“The grass rises again, the desert conceals him,” said the stranger. He wore an old-fashioned suit, a droll sort of cap, and Hessian boots. “I ought to know him,” thought Daniel to himself, and began to meditate with cloudy mind.

“This is like murder, unheard-of murder,” cried Benda’s soul; “how can he bear it? What will he do?”

“What is there to do?” asked Daniel, expressing Benda’s silent thought in audible words, and looking askew, as he walked back and forth, at the stranger who went slowly through the room over to the window in the corner. “What can human fancy find reasonable or possible after all that has happened? Nothing! Merely pine away; pine away in insanity.”

“Oho,” said the stranger, “that is a trifle strong.”

“If he would only keep quiet,” thought Daniel, tortured. “I presume you know what has happened with the woman whom I called my wife,” he continued. “That I threw myself away on this vain, soulless spirit of a mirror is irrelevant. Greater men than I have walked into such nets and become entangled, ensnared. I have never cherished the delusion that I was immune to all the mockery of this earth. I believed, however, that I could scent out truth and falsehood, and differentiate the one from the other, just as the hand can tell by the feel the wet from the dry. But the connection of the one with the other, and the horrible necessity of this connection, I do not understand.”
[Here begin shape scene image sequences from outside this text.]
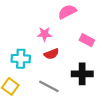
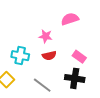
pink rectangle: (87, 40) -> (79, 57), moved

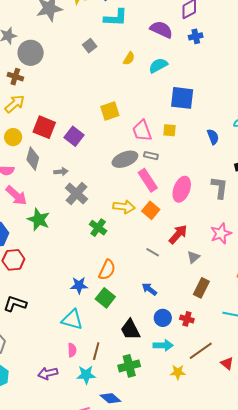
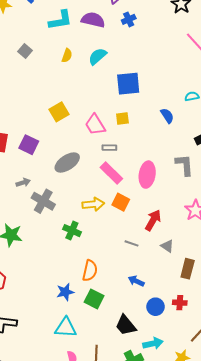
cyan L-shape: (116, 18) -> (60, 20), moved
gray ellipse: (125, 159) -> (67, 162), moved
gray triangle: (193, 257) -> (167, 246), moved, turned -32
cyan arrow: (163, 345) -> (153, 343), moved

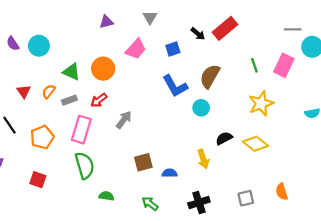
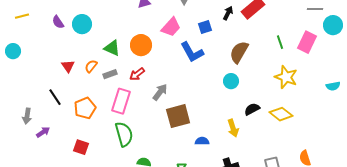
black arrow: (198, 34) -> (228, 13), turned -104
blue L-shape: (175, 86) -> (192, 52), moved
yellow star: (261, 103) -> (286, 77), turned -30
brown square: (143, 162) -> (178, 116), moved, size x1.4

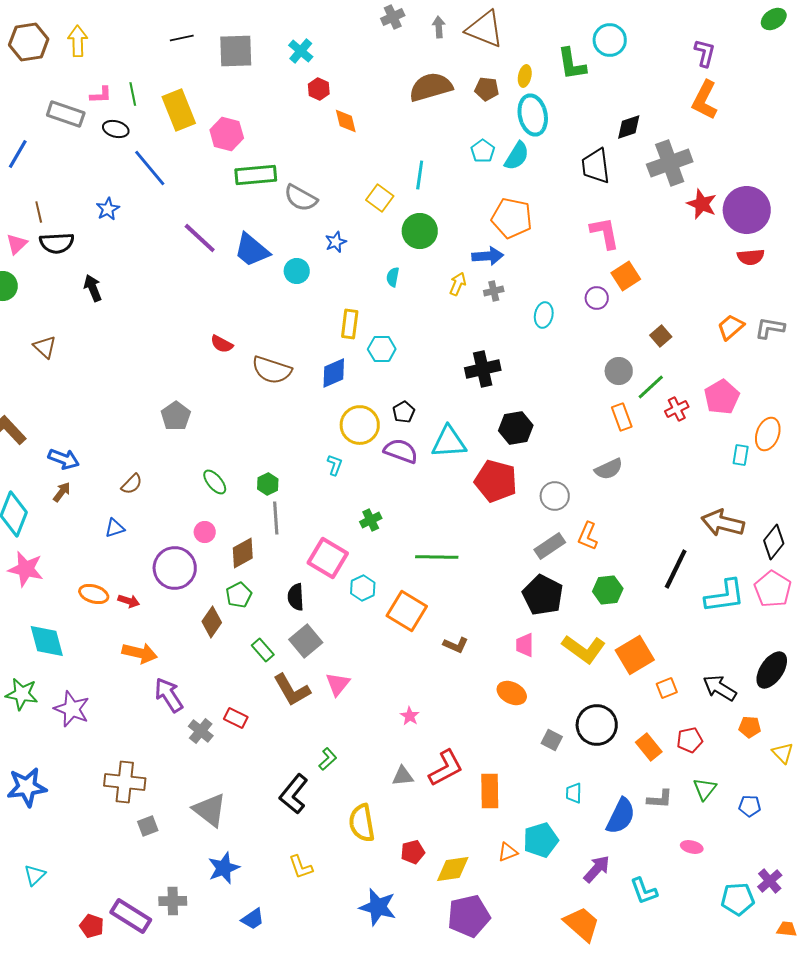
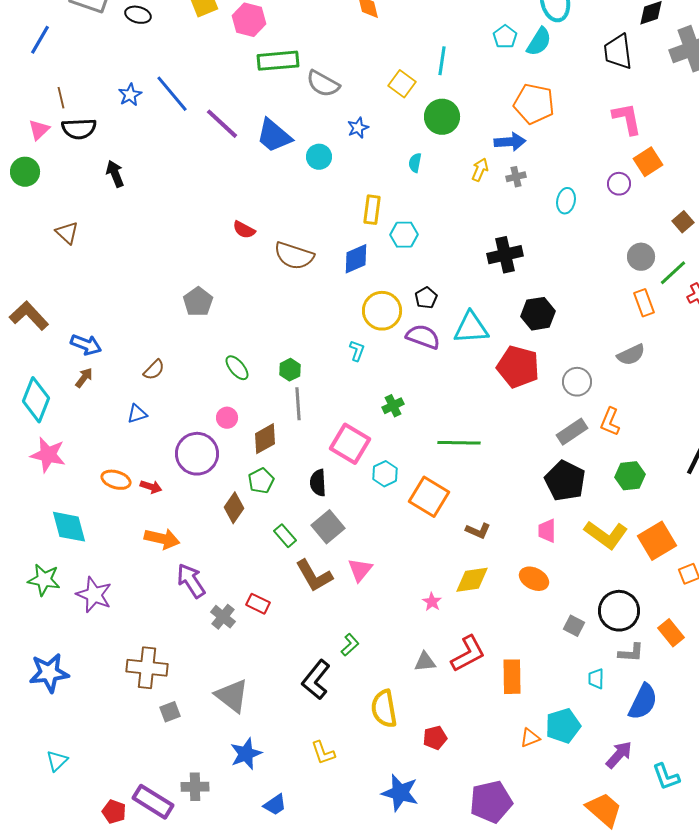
blue line: (150, 168) -> (172, 94), moved
gray L-shape: (660, 799) -> (631, 653), moved
yellow diamond: (453, 869) -> (472, 580), moved

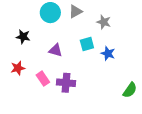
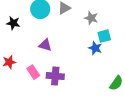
black star: (23, 37) -> (13, 23), moved
cyan square: (87, 44) -> (104, 36), moved

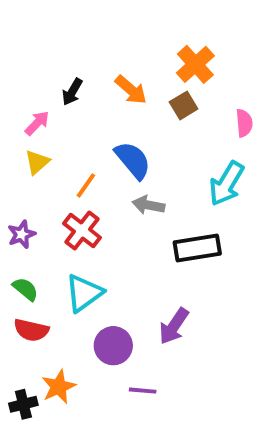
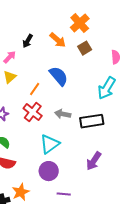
orange cross: (195, 64) -> (80, 23), moved
gray arrow: (148, 205) -> (63, 114), moved
cyan triangle: (84, 293) -> (50, 144), moved
purple arrow: (174, 326) -> (94, 161), moved

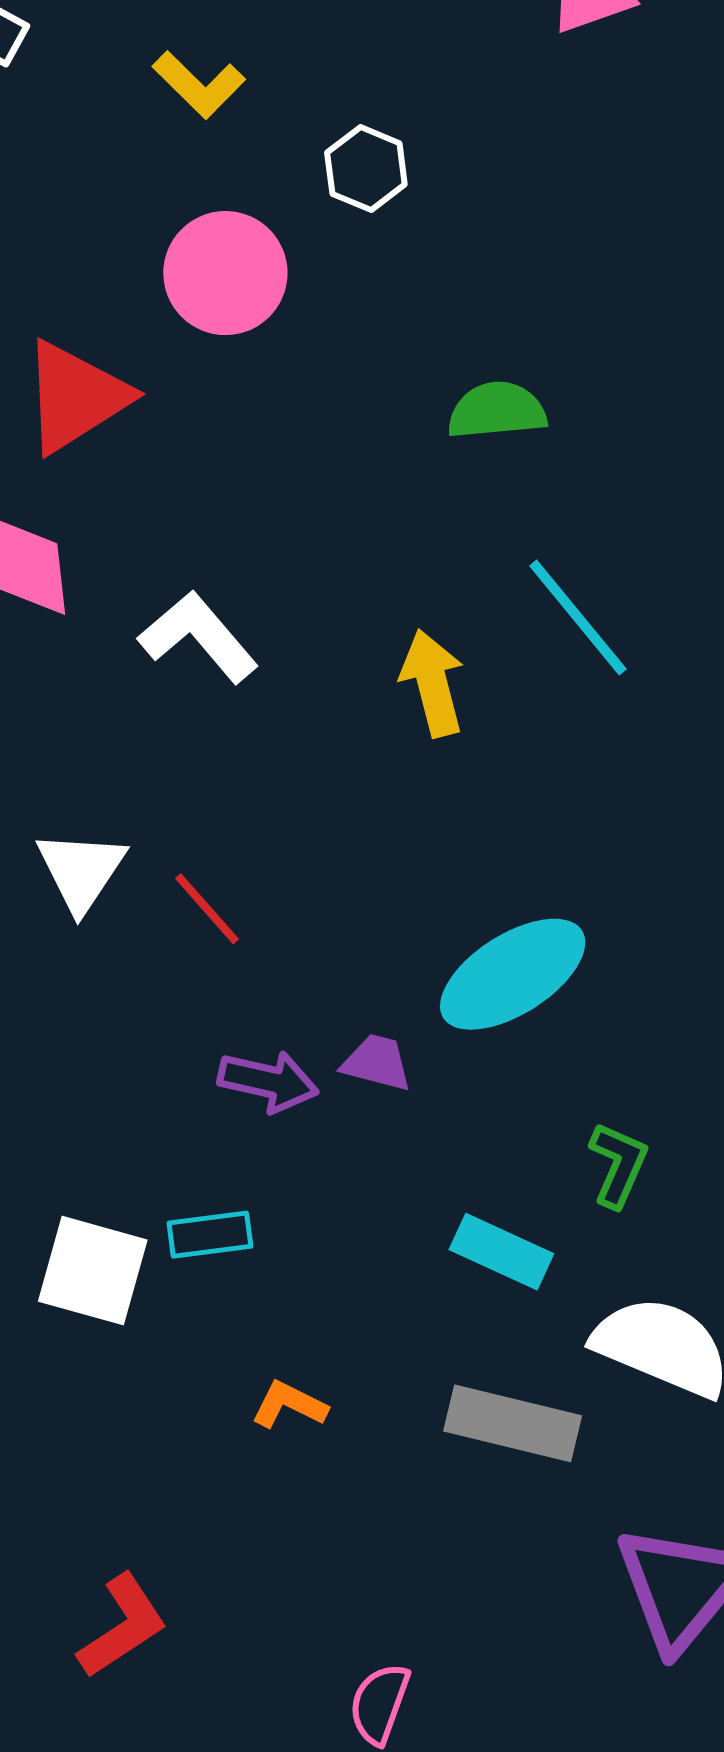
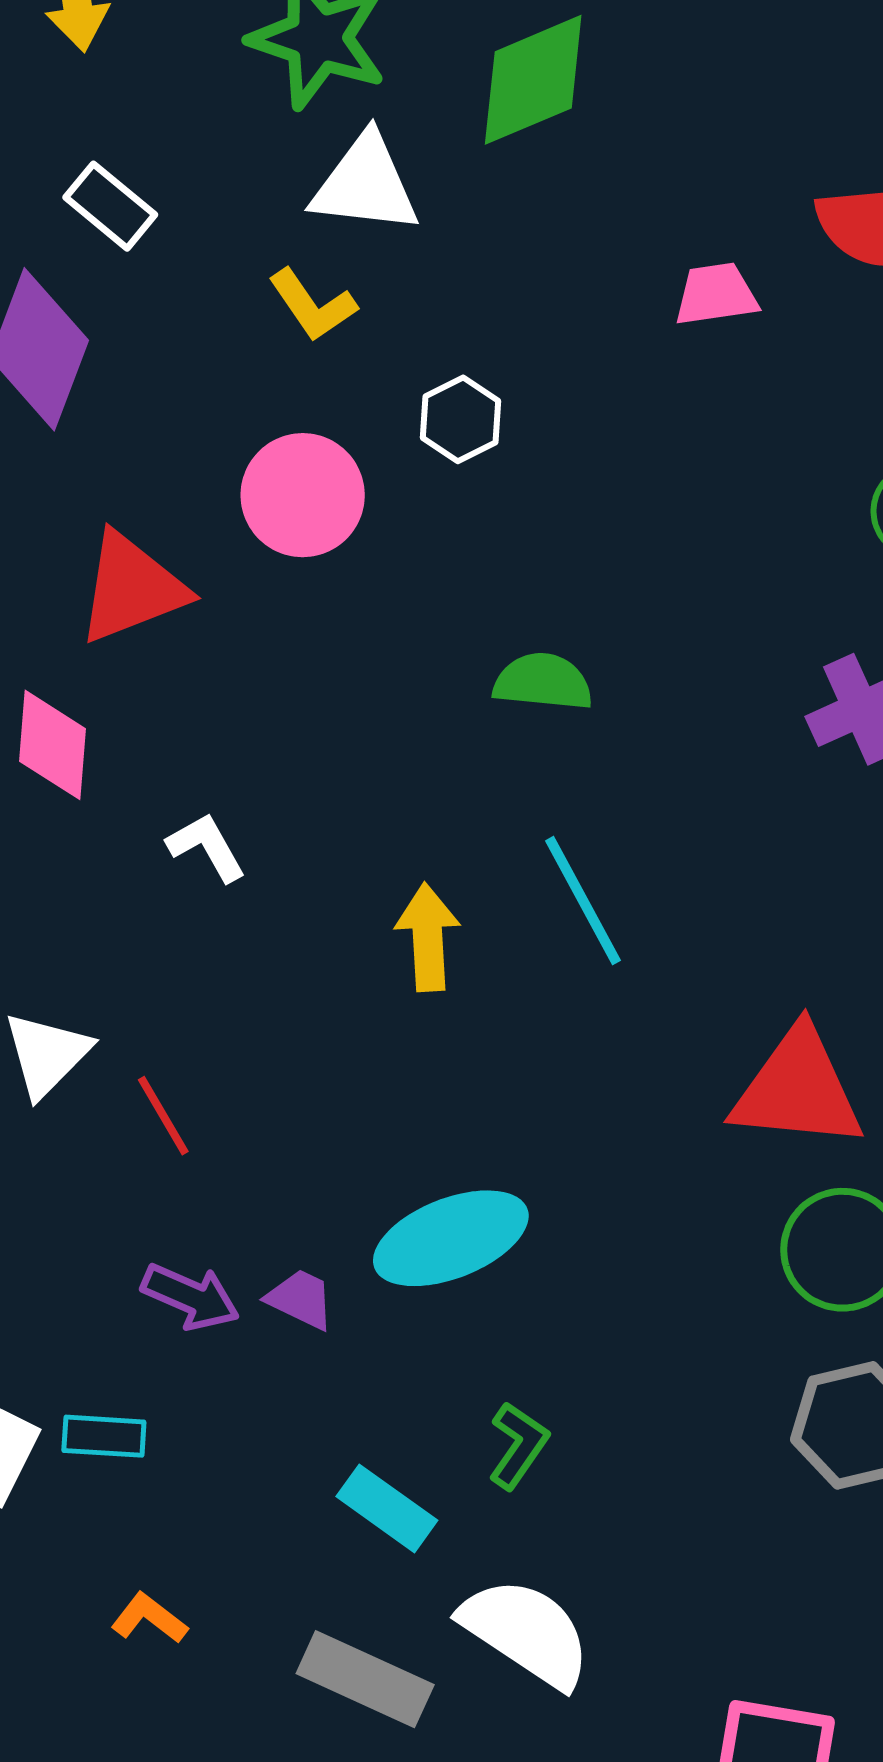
white L-shape: (198, 637) -> (207, 847), size x0.7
“You have been served just right,” remarked the intruder with the Hessian boots. He had sat down on a chair in the corner, and looked quite friendly.

“Why?” roared Daniel, stopping.

Benda, astounded, rose to his feet. “Speak out, Daniel,” he said affectionately, “unburden your soul!”

“If I only could, Friedrich, if I only could! If my tongue would only move! Or if there were some one who felt with me and could speak for me!”